According to the World Bank, economic performance across developing East Asia and the Pacific, including Laos, could be compromised by slowing global demand, rising debt, and a reliance on short-term economic fixes to cushion against food and fuel price increases.
“Beyond the end of 2022, three factors could be a drag on growth: global deceleration, rising debt, and policy distortions,” the report stated.
“Current measures to contain inflation and debt are adding to existing distortions in the markets for food, fuel and finance in ways that could hurt growth.

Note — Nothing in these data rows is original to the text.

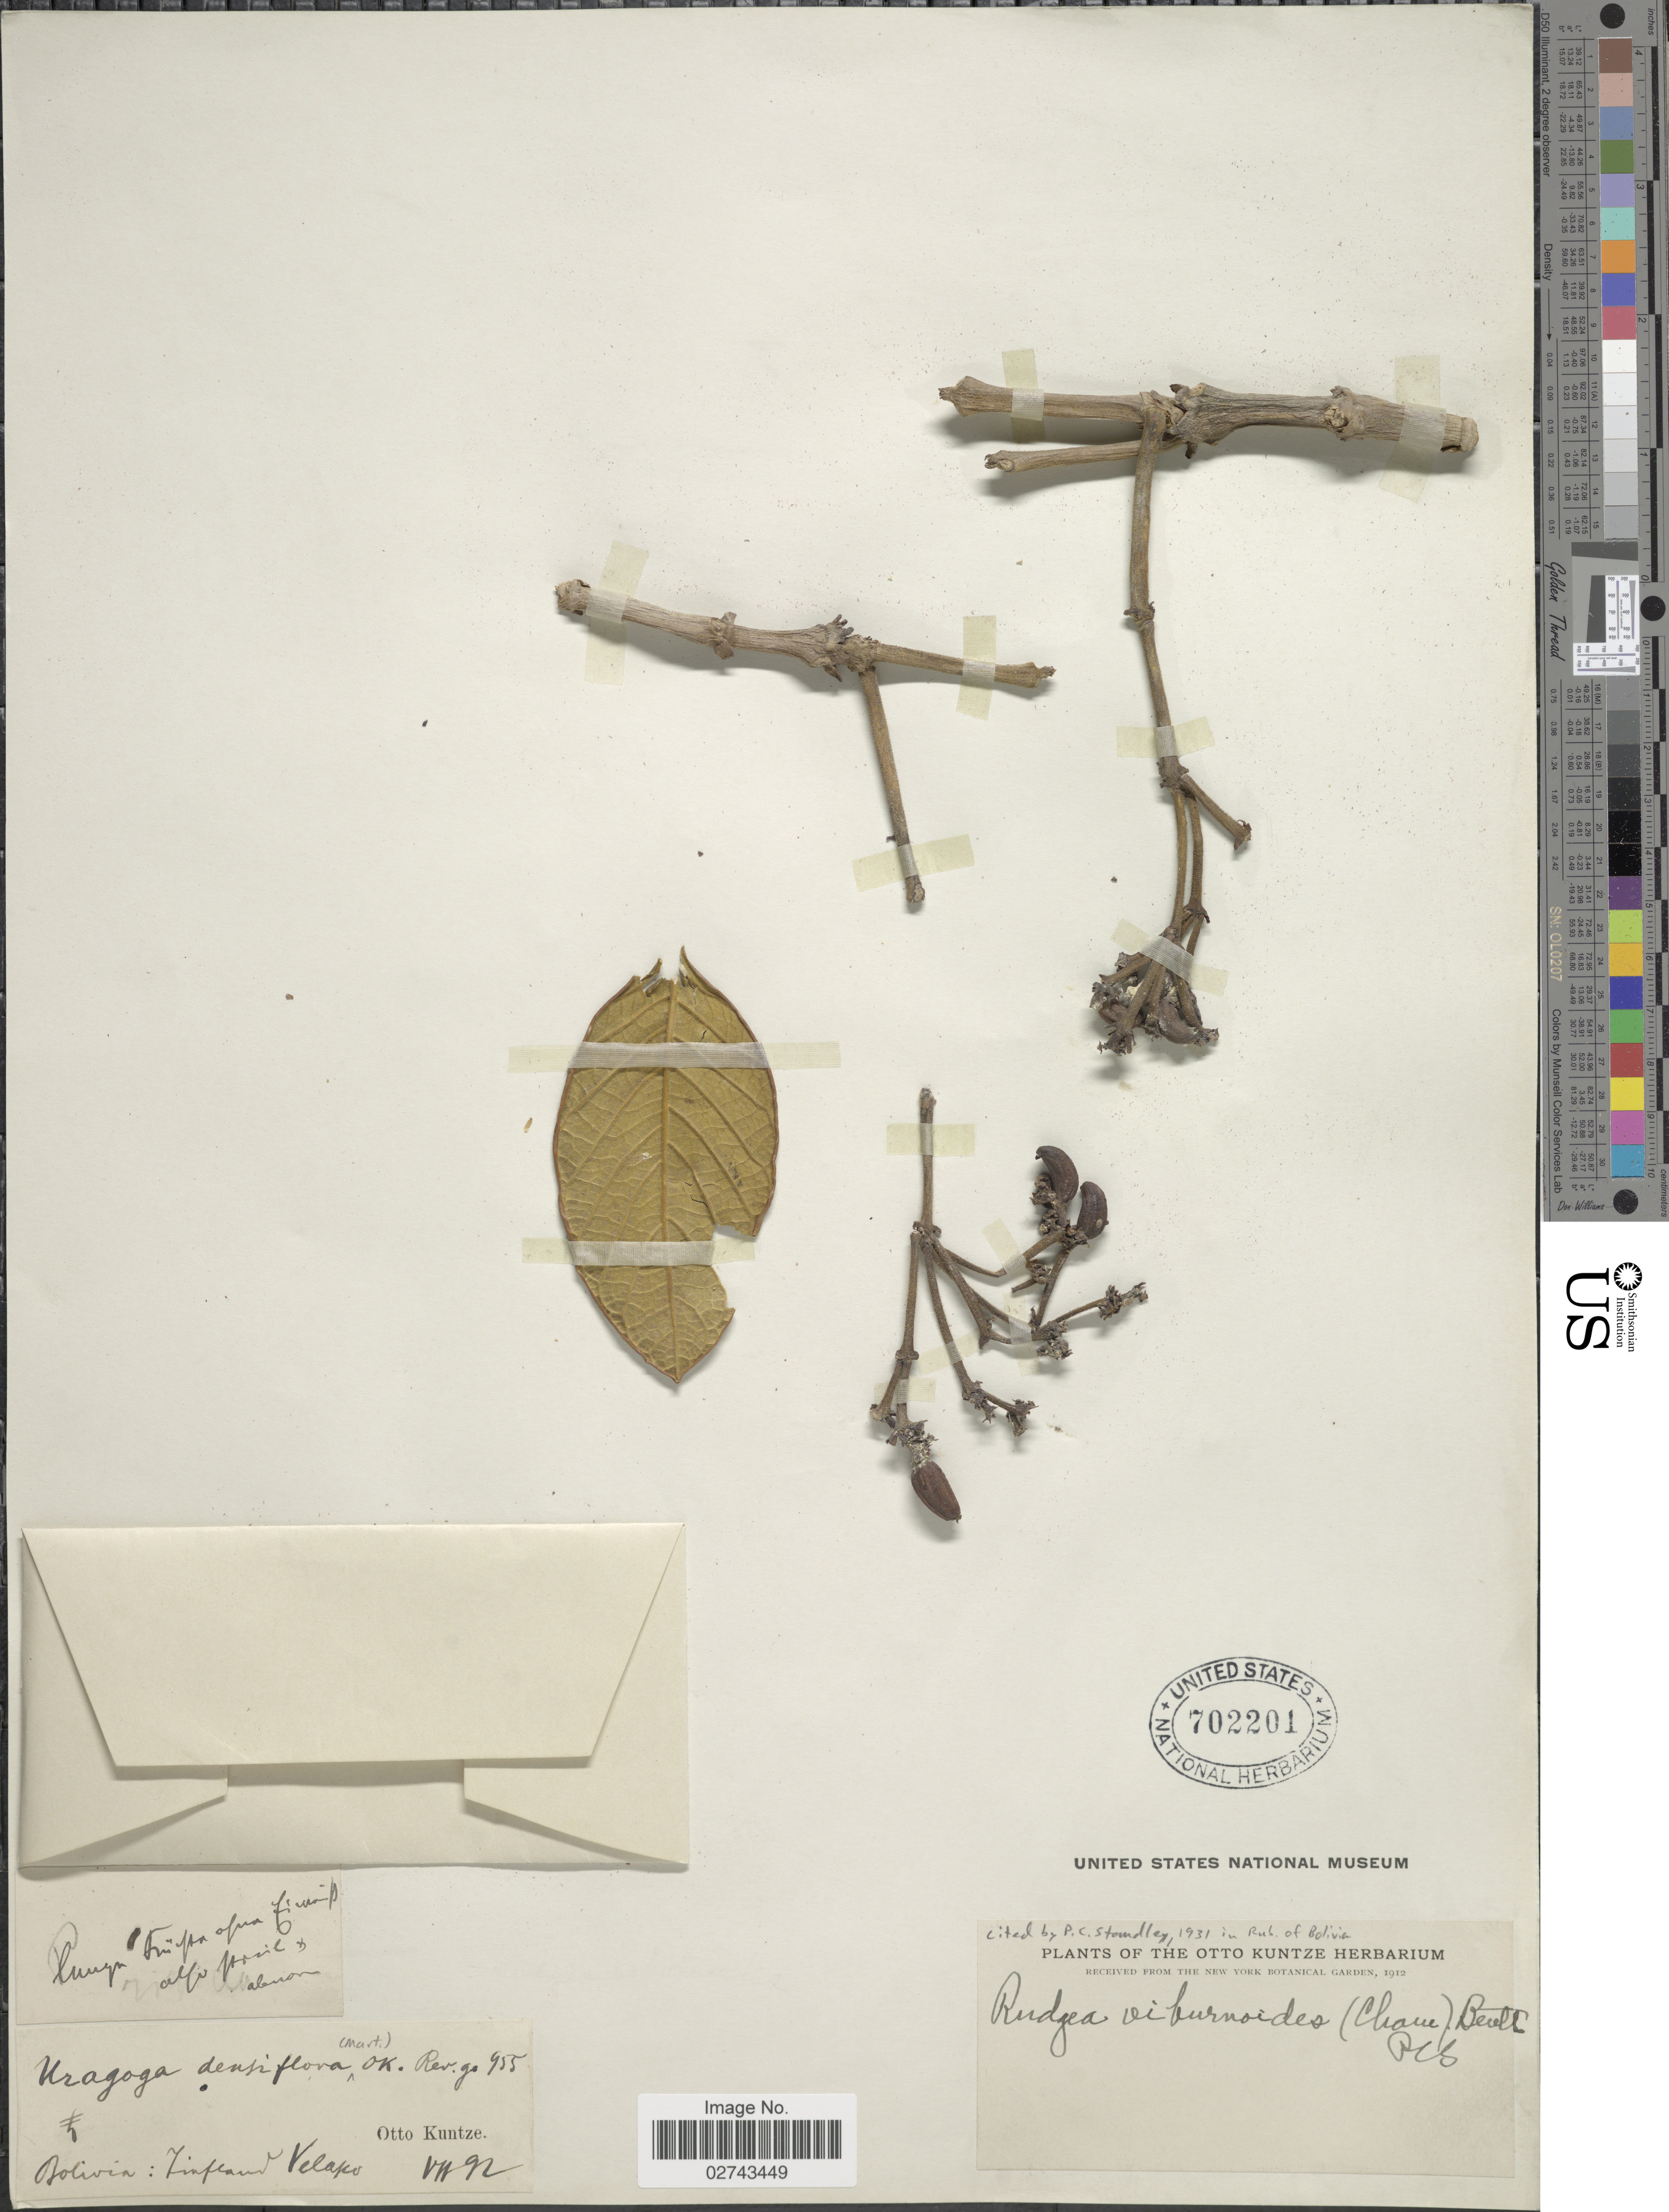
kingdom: Plantae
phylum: Tracheophyta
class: Magnoliopsida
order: Gentianales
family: Rubiaceae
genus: Rudgea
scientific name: Rudgea viburnoides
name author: Benth.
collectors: C.E.O. Kuntze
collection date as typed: Transcribed d/m/y: /7/92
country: Bolivia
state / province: Santa Cruz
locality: Tiefland [interpreted] Velasco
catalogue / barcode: US 702201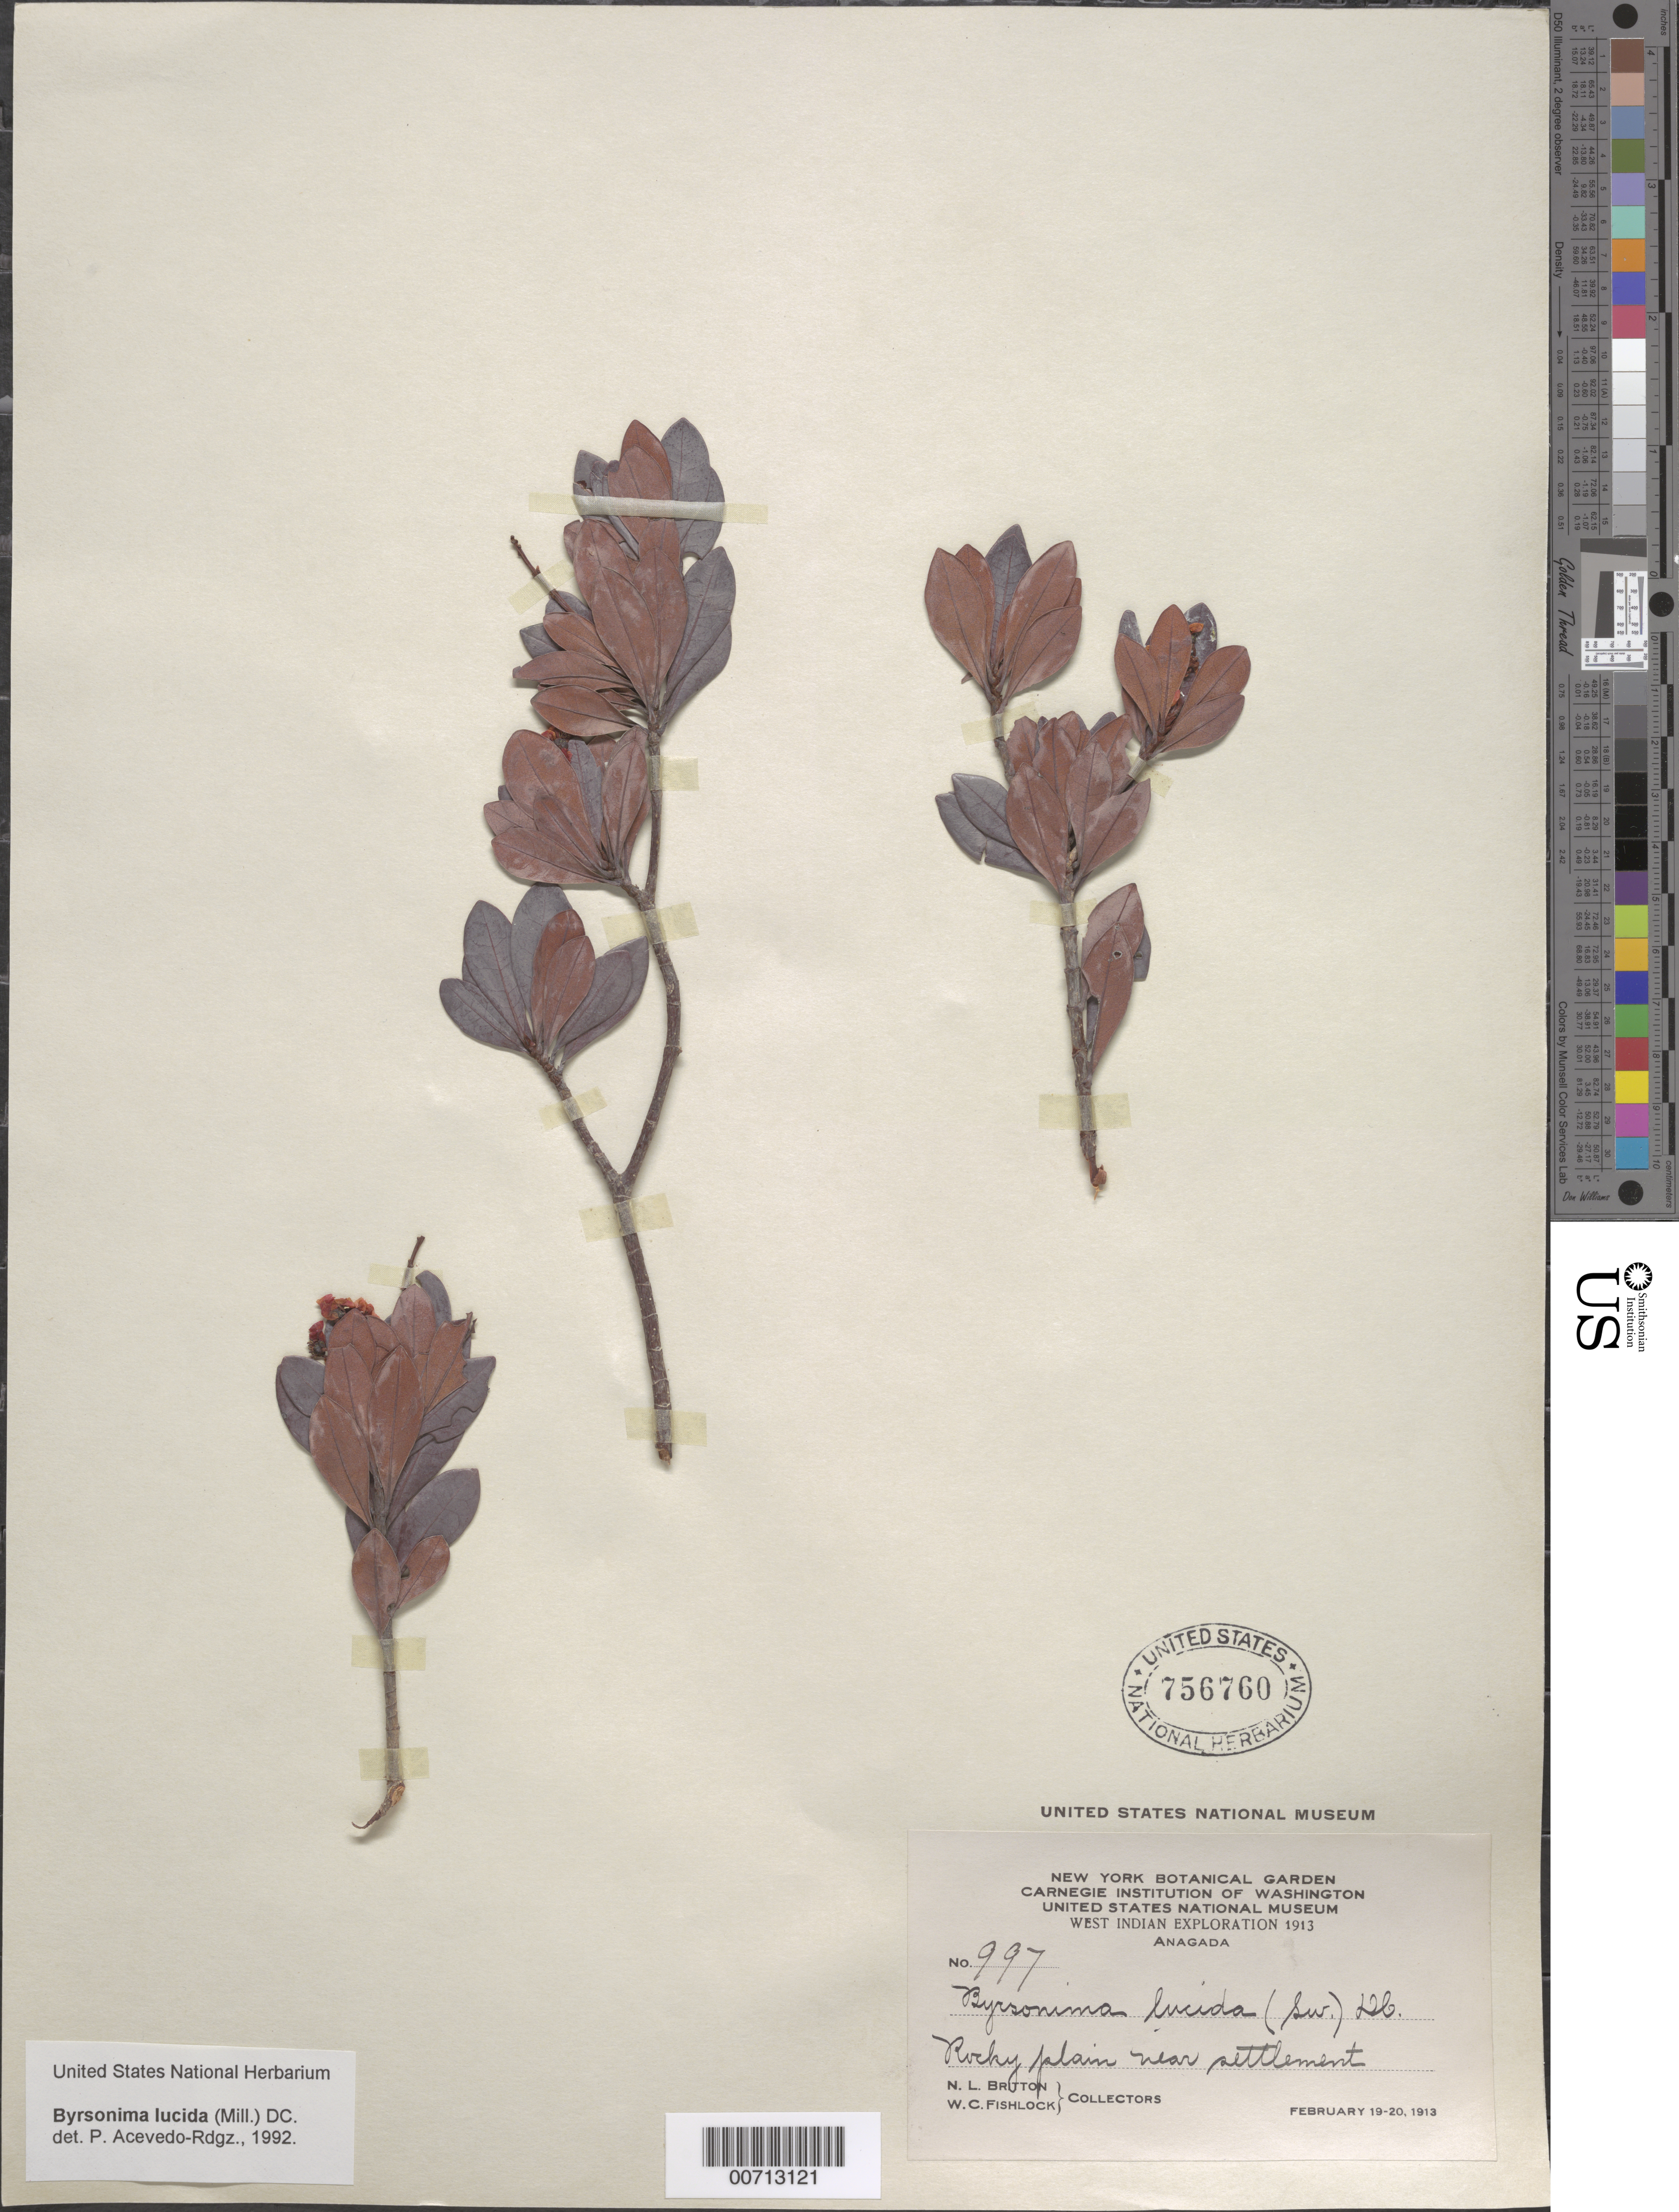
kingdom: Plantae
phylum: Tracheophyta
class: Magnoliopsida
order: Malpighiales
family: Malpighiaceae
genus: Byrsonima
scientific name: Byrsonima lucida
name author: (Mill.) DC.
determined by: Acevedo-Rodríguez, P., (BOT), Smithsonian Institution - National Museum of Natural History (UNITED STATES)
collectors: N. Britton & W. Fishlock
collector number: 997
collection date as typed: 19 Feb 1913 and 20 Feb 1913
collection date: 1913-02-19,1913-02-20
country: British Virgin Islands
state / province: Anegada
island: Anegada Island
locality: Settlement, near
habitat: Rocky plain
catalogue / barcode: US 756760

In each case, more efficient measures could address current difficulties without undermining longer-term objectives.”
Growth in developing East Asia and the Pacific outside of China is forecast to accelerate to 5.3 percent in 2022 from 2.6 percent in 2021.
China, which previously led recovery in the region, is projected to grow by 2.8 percent in 2022, a sharp deceleration from 8.1 percent in 2021.
For the region as a whole, growth is projected to slow to 3.2 percent this year from 7.2 percent in 2021, before accelerating to 4.6 percent next year, the report states.
The report also noted that Laos, Mongolia and Myanmar have faced more significant exchange rate and inflation pressures than the rest of the region.
Laos and Mongolia are most vulnerable in these respects, because they were already struggling with high debt. Growing debt service is straining the finances of governments and firms and hence limiting public and private investment, according to the World Bank.
In Laos, the weakening exchange rate is contributing to inflation, ramping up pressure on low-income families and hindering their chances to rise above poverty.
The global economic slowdown is beginning to dampen demand for exports of commodities and manufactured goods in the region.
“Rising inflation abroad has provoked interest rate increases, which in turn have caused capital outflows and currency depreciations in some East Asia and Pacific countries. These developments have increased the burden of servicing debt and shrunk fiscal space, hurting countries that entered the pandemic with a high debt burden,” the report stated.
As countries in the region seek to shield households and firms from higher food and energy prices, current policy measures provide much-needed relief, but add to existing policy distortions.
Controls on food prices and energy subsidies benefit the wealthy and draw government spending away from infrastructure, health and education, according to the World Bank.